Today you’re more likely to get a student riot if a top-ranked black athlete committed to Ole Miss and then switched at the last minute to Alabama.

The Confederate flag was everywhere then, from bumper stickers to bikinis. And yes, on the state flag. I’m here to confess that I never really thought much about the Mississippi state flag until, well, this century.

It was just always there; like the way the magnolia was the state flower and Mississippi State had those awful cowbells. At school we pledged allegiance to the U.S. flag and the state flag and it never occurred to me that we were still pledging fealty to the Confederacy. I came from a family of lawyers, judges, and Methodist ministers, not plantation slave owners.

My grandmother was a founding member of the Mississippi chapter of the Southern Women for the Prevention of Lynching—yes, there was such a thing and a horrifying need for it—but the Confederacy was still part of my life. I was named for an uncle who was named for Jeb Stuart. I grew up knowing that the Fourth of July was Independence Day, yes, but also the day both Vicksburg and Gettysburg were lost. Recently a cousin found a photo of me dressed in a Confederate officer’s uniform at an Old South Ball at the Jackson Country Club.

I think I was 13.


Mississippi has the highest percentage of African Americans of any state in the country. I ask myself now why did it take so long for me to realize what it might be like for nearly 40 percent of my state to go to school and work under a flag that represented a cause dedicated to the right to own their ancestors? Why is it that I had written books about traveling through China, Africa, and Europe, fascinated by every cultural quirk I came across, before I looked up at my own state flag and thought about the dehumanizing brutality it represented?
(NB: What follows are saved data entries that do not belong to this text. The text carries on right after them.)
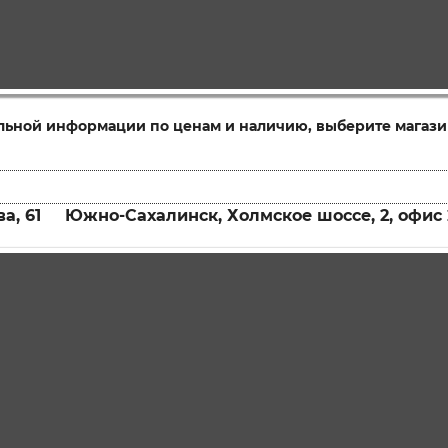
льной информации по ценам и наличию, выберите магази
а, 61
Южно-Сахалинск, Холмское шоссе, 2, офис 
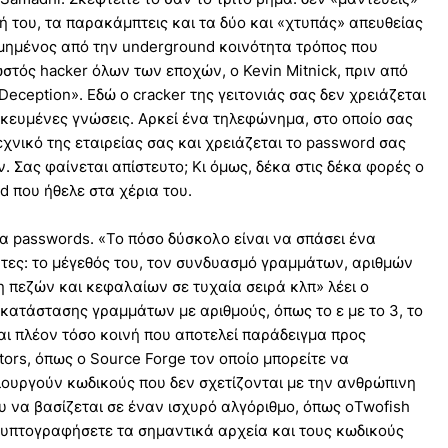
 του, τα παρακάμπτεις και τα δύο και «χτυπάς» απευθείας
τιμημένος από την underground κοινότητα τρόπος που
στός hacker όλων των εποχών, ο Kevin Mitnick, πριν από
 Deception». Εδώ ο cracker της γειτονιάς σας δεν χρειάζεται
δικευμένες γνώσεις. Αρκεί ένα τηλεφώνημα, στο οποίο σας
τεχνικό της εταιρείας σας και χρειάζεται το password σας
. Σας φαίνεται απίστευτο; Κι όμως, δέκα στις δέκα φορές ο
d που ήθελε στα χέρια του.
α passwords. «Το πόσο δύσκολο είναι να σπάσει ένα
ες: το μέγεθός του, τον συνδυασμό γραμμάτων, αριθμών
η πεζών και κεφαλαίων σε τυχαία σειρά κλπ» λέει ο
ικατάστασης γραμμάτων με αριθμούς, όπως το ε με το 3, το
ναι πλέον τόσο κοινή που αποτελεί παράδειγμα προς
rs, όπως ο Source Forge τον οποίο μπορείτε να
ιουργούν κωδικούς που δεν σχετίζονται με την ανθρώπινη
 να βασίζεται σε έναν ισχυρό αλγόριθμο, όπως οTwofish
ρυπτογραφήσετε τα σημαντικά αρχεία και τους κωδικούς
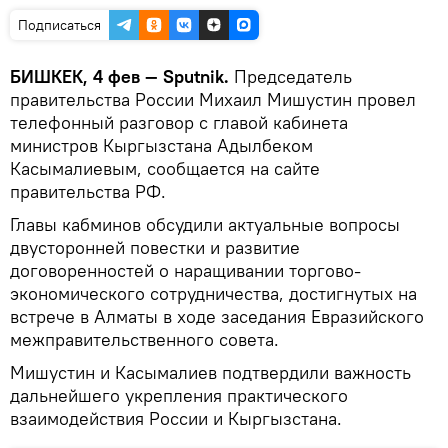
Подписаться
БИШКЕК, 4 фев — Sputnik.
Председатель
правительства России Михаил Мишустин провел
телефонный разговор с главой кабинета
министров Кыргызстана Адылбеком
Касымалиевым, сообщается на сайте
правительства РФ.
Главы кабминов обсудили актуальные вопросы
двусторонней повестки и развитие
договоренностей о наращивании торгово-
экономического сотрудничества, достигнутых на
встрече в Алматы в ходе заседания Евразийского
межправительственного совета.
Мишустин и Касымалиев подтвердили важность
дальнейшего укрепления практического
взаимодействия России и Кыргызстана.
I don’t have any good answers, most likely because there are none. I was given every opportunity in this life, an open door to the world, a chance at the best education in the United States and England, a family that supported my odd passions that I was lucky enough to turn into professions. I had passport stamps from 61 countries with different flags before I began to think about my own state’s flag. It wasn’t that I was actively for the flag . . . but that indifference was just as toxic as active support.
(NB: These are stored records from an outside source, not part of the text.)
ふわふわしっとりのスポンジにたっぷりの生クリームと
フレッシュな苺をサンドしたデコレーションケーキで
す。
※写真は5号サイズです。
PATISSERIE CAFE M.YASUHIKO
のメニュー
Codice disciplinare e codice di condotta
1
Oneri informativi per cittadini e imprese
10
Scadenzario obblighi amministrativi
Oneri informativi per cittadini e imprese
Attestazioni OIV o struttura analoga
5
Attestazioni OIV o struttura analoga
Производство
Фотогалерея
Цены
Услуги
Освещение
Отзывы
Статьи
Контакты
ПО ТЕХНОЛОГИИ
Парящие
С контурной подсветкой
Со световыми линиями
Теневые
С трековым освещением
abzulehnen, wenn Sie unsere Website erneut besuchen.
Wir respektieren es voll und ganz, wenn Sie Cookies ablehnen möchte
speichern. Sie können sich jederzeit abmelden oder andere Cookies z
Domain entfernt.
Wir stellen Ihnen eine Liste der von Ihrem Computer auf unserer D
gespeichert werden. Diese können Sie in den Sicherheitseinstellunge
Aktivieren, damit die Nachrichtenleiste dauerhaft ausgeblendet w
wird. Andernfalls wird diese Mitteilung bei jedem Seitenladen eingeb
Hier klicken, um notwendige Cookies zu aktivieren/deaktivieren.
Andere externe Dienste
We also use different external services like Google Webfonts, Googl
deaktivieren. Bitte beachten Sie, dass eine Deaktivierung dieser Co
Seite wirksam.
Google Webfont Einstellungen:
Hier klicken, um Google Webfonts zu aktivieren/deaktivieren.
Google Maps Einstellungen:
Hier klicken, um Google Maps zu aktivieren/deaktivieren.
Today many white Mississippians of my generation—and even more of the younger generation—are eager to change. Faulkner wrote, “The past is never dead. It’s not even past.” We can’t undo what we didn’t do.
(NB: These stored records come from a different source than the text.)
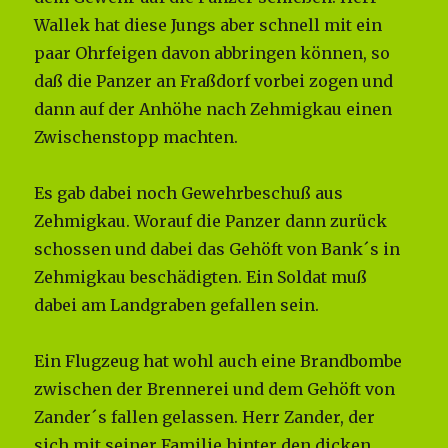
Wallek hat diese Jungs aber schnell mit ein
paar Ohrfeigen davon abbringen können, so
daß die Panzer an Fraßdorf vorbei zogen und
dann auf der Anhöhe nach Zehmigkau einen
Zwischenstopp machten.
Es gab dabei noch Gewehrbeschuß aus
Zehmigkau. Worauf die Panzer dann zurück
schossen und dabei das Gehöft von Bank´s in
Zehmigkau beschädigten. Ein Soldat muß
dabei am Landgraben gefallen sein.
Ein Flugzeug hat wohl auch eine Brandbombe
zwischen der Brennerei und dem Gehöft von
Zander´s fallen gelassen. Herr Zander, der
sich mit seiner Familie hinter den dicken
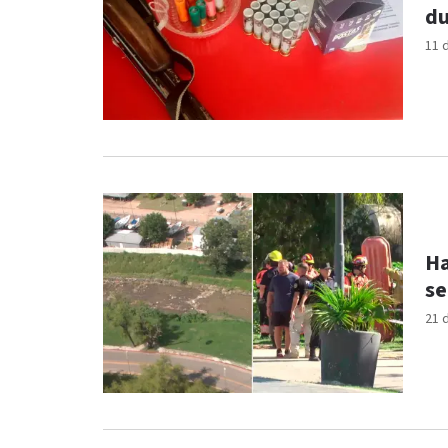
du
11 
Ha
se
21 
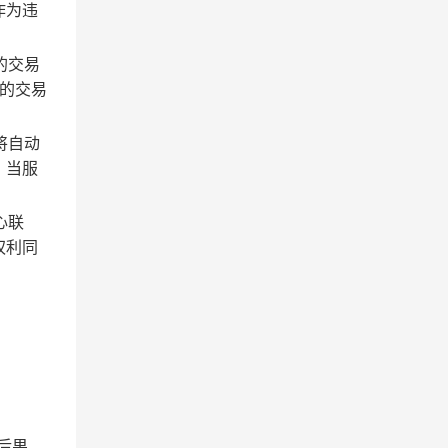
作为违
的交易
的交易
将自动
；当服
心联
权利同
后果。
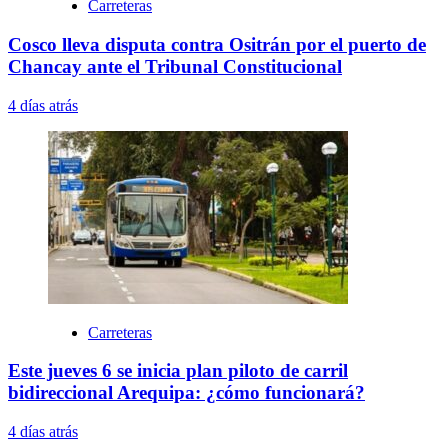
Carreteras
Cosco lleva disputa contra Ositrán por el puerto de
Chancay ante el Tribunal Constitucional
4 días atrás
Carreteras
Este jueves 6 se inicia plan piloto de carril
bidireccional Arequipa: ¿cómo funcionará?
4 días atrás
But my regret is mixed with a hope. Hope that perhaps we can take steps—small and inadequate as they might be—to face the truth of our Confederate past. And in doing so change the future.

It will never be enough. But I hope today we can take one more step out of the shadows of a bloody past into the brighter sun of a better day.

Correction: An earlier version of this story incorrectly stated that Ole Miss defeated Arkansas, when they played Kentucky.

Stuart Stevens

Stuart Stevens is a Republican consultant and writer and currently a senior advisor to the Lincoln Project. His most recent book is It Was All A Lie: How The Republican Party Became Donald Trump.